Elbow: Rupture of distal biceps tendon

Distal biceps tendon ruptures usually occur in muscular, young or middle aged males. Oftentimes the injury occurs while working out. Sometimes the injury occurs while lifting a heavy package. A pop is felt, with severe pain, tenderness, swelling, and bruising in front of the elbow.

How is the diagnosis made?

A physical exam can be difficult due to pain and swelling. It can be impossible to feel the biceps tendon with fingers when the front of the elbow is swollen, filled with blood, and painful to touch. An MRI is usually necessary to confirm the diagnosis with certainty.

Who needs surgery for this injury?

Faced with a distal biceps tendon rupture, a patient often thinks that the injury must be fixed with surgery in order to have acceptable function. This is not necessarily so.

  1. Contrary to popular belief, the rupture of the distal biceps tendon affects the supination strength more than the strength of flexion of the elbow. Even without surgery, 75% of the elbow flexion strength will be preserved.
  2. The loss of strength in supination is approximately 40-50%. This means that about one half of the strength of supination will be preserved, even without surgery.

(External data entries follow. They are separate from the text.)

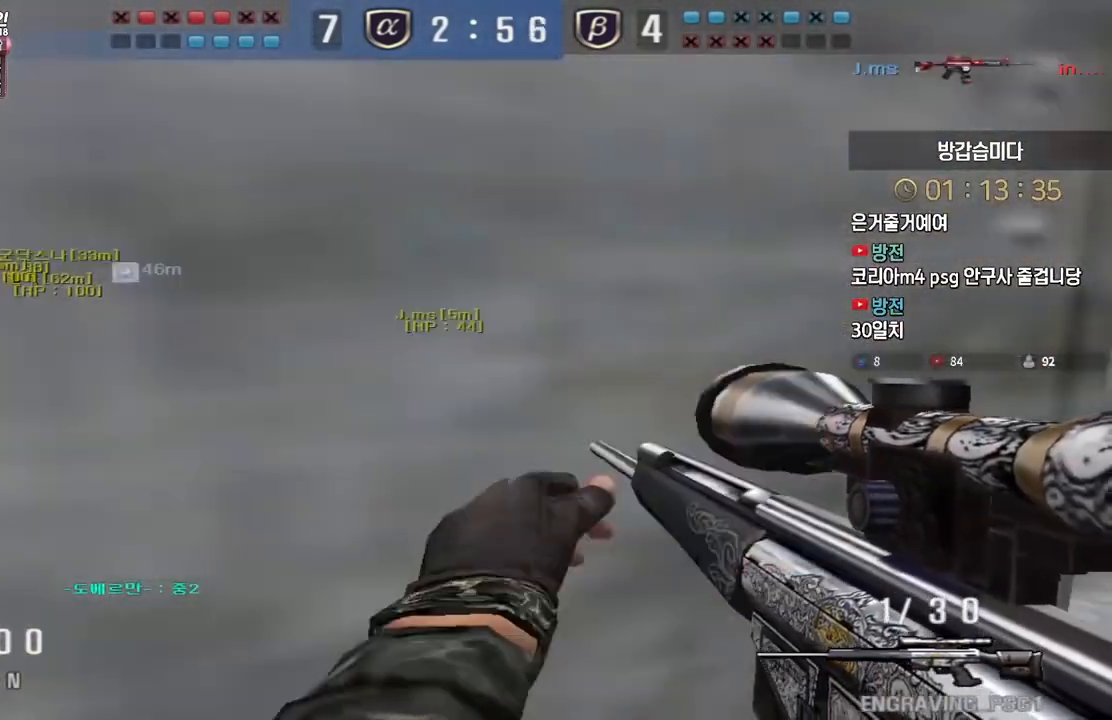
{"keys": ["d", "w"], "events": [[250, "w", "down"], [267, "d", "down"], [283, "ctrl", "up"]]}
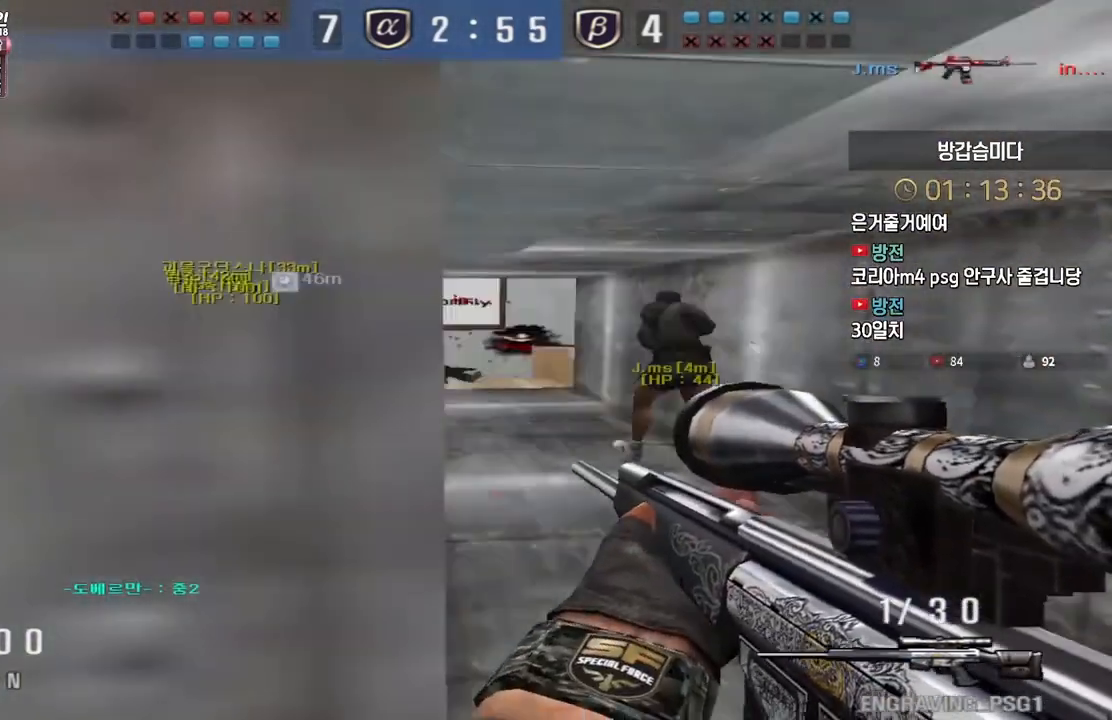
{"keys": ["a", "shift", "w"], "events": [[183, "d", "up"], [200, "w", "up"], [233, "shift", "down"], [267, "shift", "up"], [283, "a", "down"], [283, "w", "down"], [483, "shift", "down"]]}
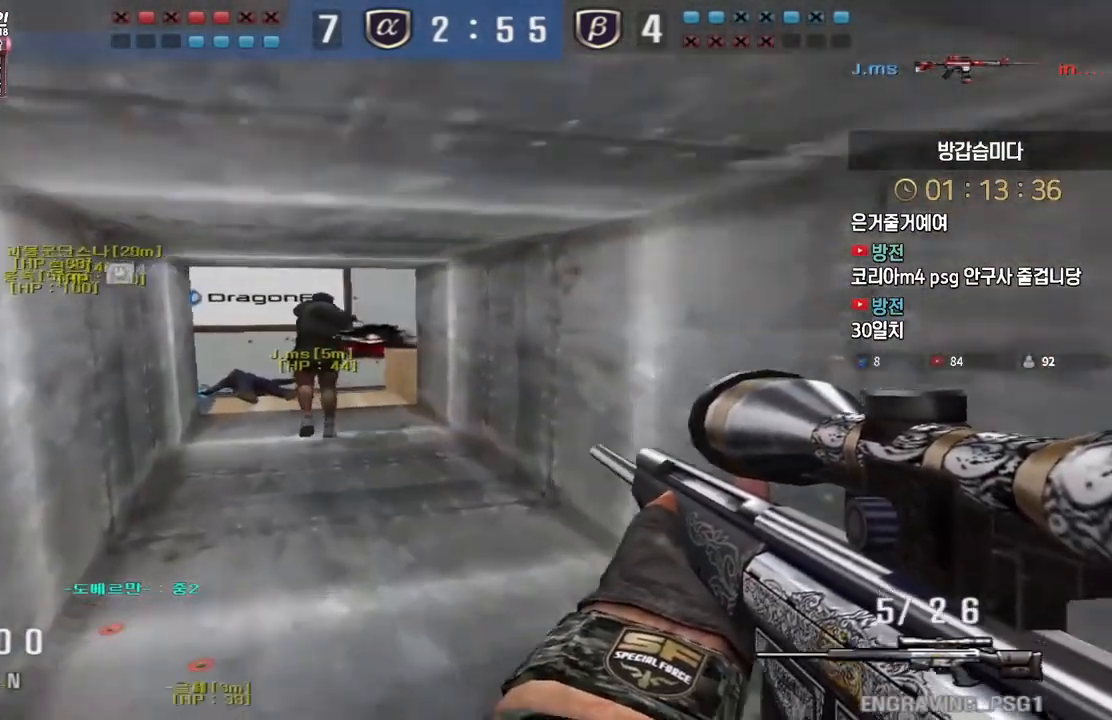
{"keys": [], "events": [[17, "a", "up"], [17, "w", "up"], [67, "shift", "up"], [83, "a", "down"], [100, "w", "down"], [200, "shift", "down"], [250, "a", "up"], [250, "w", "up"], [267, "shift", "up"], [283, "a", "down"], [283, "w", "down"], [367, "shift", "down"], [400, "a", "up"], [400, "w", "up"], [450, "shift", "up"]]}
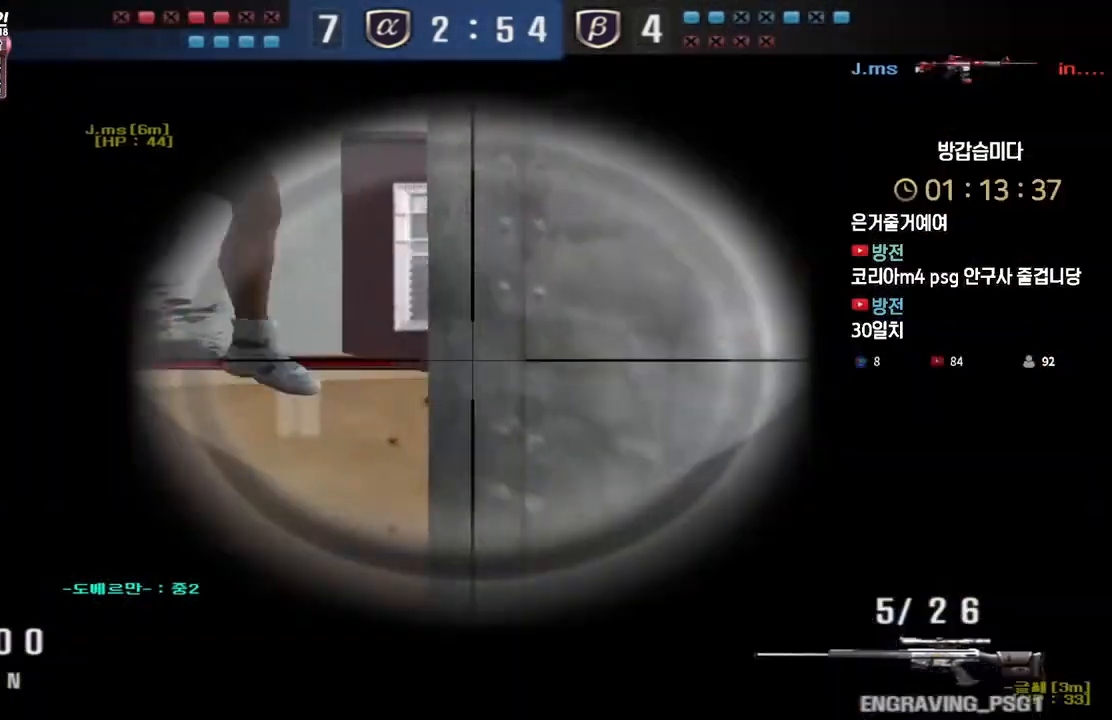
{"keys": ["a", "w"], "events": [[33, "shift", "down"], [167, "w", "down"], [183, "a", "down"], [217, "shift", "up"]]}
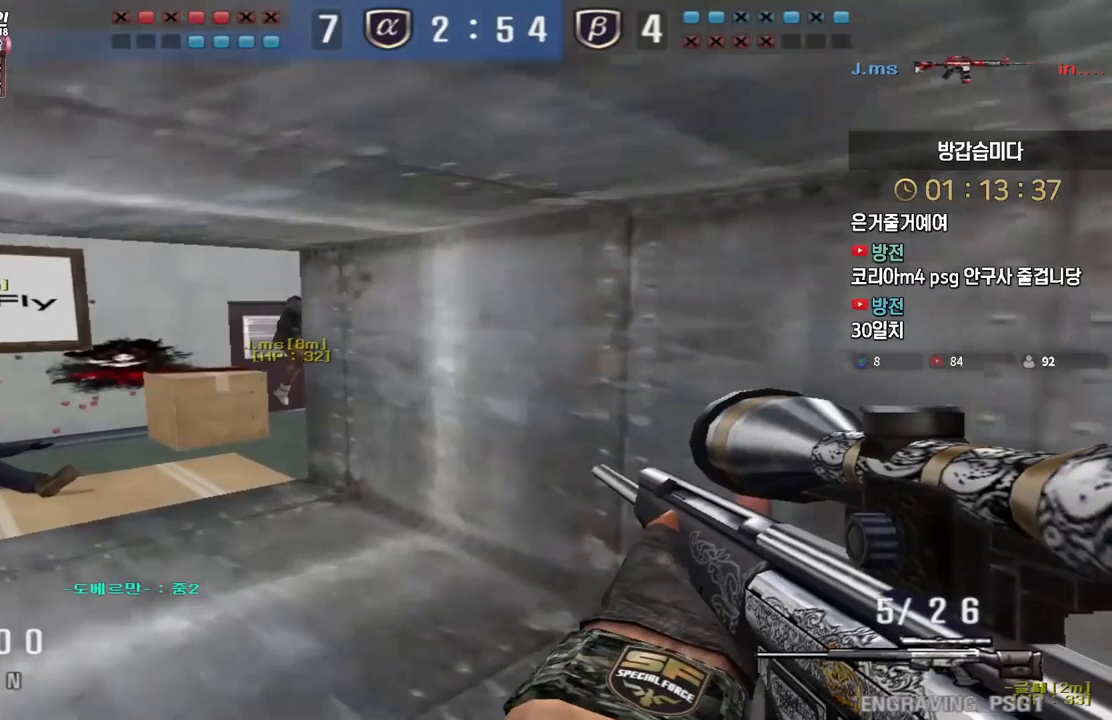
{"keys": ["a", "shift", "w"], "events": [[67, "shift", "down"], [100, "w", "up"], [117, "a", "up"], [167, "shift", "up"], [183, "a", "down"], [183, "w", "down"], [300, "shift", "down"], [333, "a", "up"], [333, "w", "up"], [367, "shift", "up"], [400, "a", "down"], [400, "w", "down"], [483, "shift", "down"]]}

Nonsurgical treatment is therefore a reasonable option. The caveat here is that if you decide to seek surgery at a later time, past about 6 weeks it becomes technically difficult or impossible to repair the torn biceps tendon. The tendon becomes scarred, the muscle atrophies, etc. If you are thinking of having the biceps tendon repaired, do it quickly. It will be an easier surgery, it will be a better surgery compared to the same procedure 1 month later.

For young, healthy patients I typically recommend surgical treatment of biceps tendon ruptures. Like every other surgical operation, this one is not without risks.

How is this surgery done?

The skin in front of the elbow is incised, the bicipital fascia is opened next, and the ruptured tendon is found, delivered out of the wound, and stitched. One of several reattachment methods can be used next. I personally use a one incision endobutton technique.

With this technique, the sutures are passed through a small rectangular metal button. A power drill is used to drill a tunnel in the radius, which will serve as "a new home" for the tendon. The rectangular button is then passed into this tunnel, flipped, and anchored to the bone. This results in secure repair of the tendon to the bone.

An alternative repair method is the two incision technique.

The advantages and disadvantages of each technique are debated at professional orthopedic meetings every year. As far as I can tell there is no real difference in outcomes.

What are the risks of this surgery?

  1. Death, as with any other surgery
  2. Infection, as with any other surgery
  3. Neurovascular injury
    1. The front of the elbow contains major structures that can be damaged from this surgery, including large arteries and the median nerve.
    2. The posterior interosseous goes through the supinator muscle and is vulnerable during this operation. PIN injury can occur during exposure of the radial tuberosity. The nerve can be stretched from the surgical retractors. Injury to the PIN would cause inability to extend the wrist and fingers.
    3. The termination of the musculocutaneous nerve is adjacent to the biceps tendon. This nerve, known as the LCNF, is oftentimes stretched and pulled by the biceps tendon rupture, during the initial injury. The stretching of this nerve would cause some numbness in the forearm, but no major problems.
  4. Fracture of the radius has been described as a possible complication of this surgery.

What is the recovery like?

  1. The patient goes home the same day after this surgery.
  2. A sling is used in the first 2 weeks.
  3. A proper physical therapy program is initiated from the first week.
  4. The patient usually is able to move the elbow comfortably by 4 weeks.
  5. The repaired tendon achieves its full strength in about 6 months.

Case study

A 48 year old male, who felt a pop while lifting a heavy box. He presented with pain, swelling, and a bruise in front of his elbow.

He sought surgical repair in order to regain maximum strength. He understood the risk of complications and he was willing to take the risk.

The one incision repair technique was carried out, as described briefly above.

Patient was discharged home in the same day. He participated in physical therapy, and recovered fully.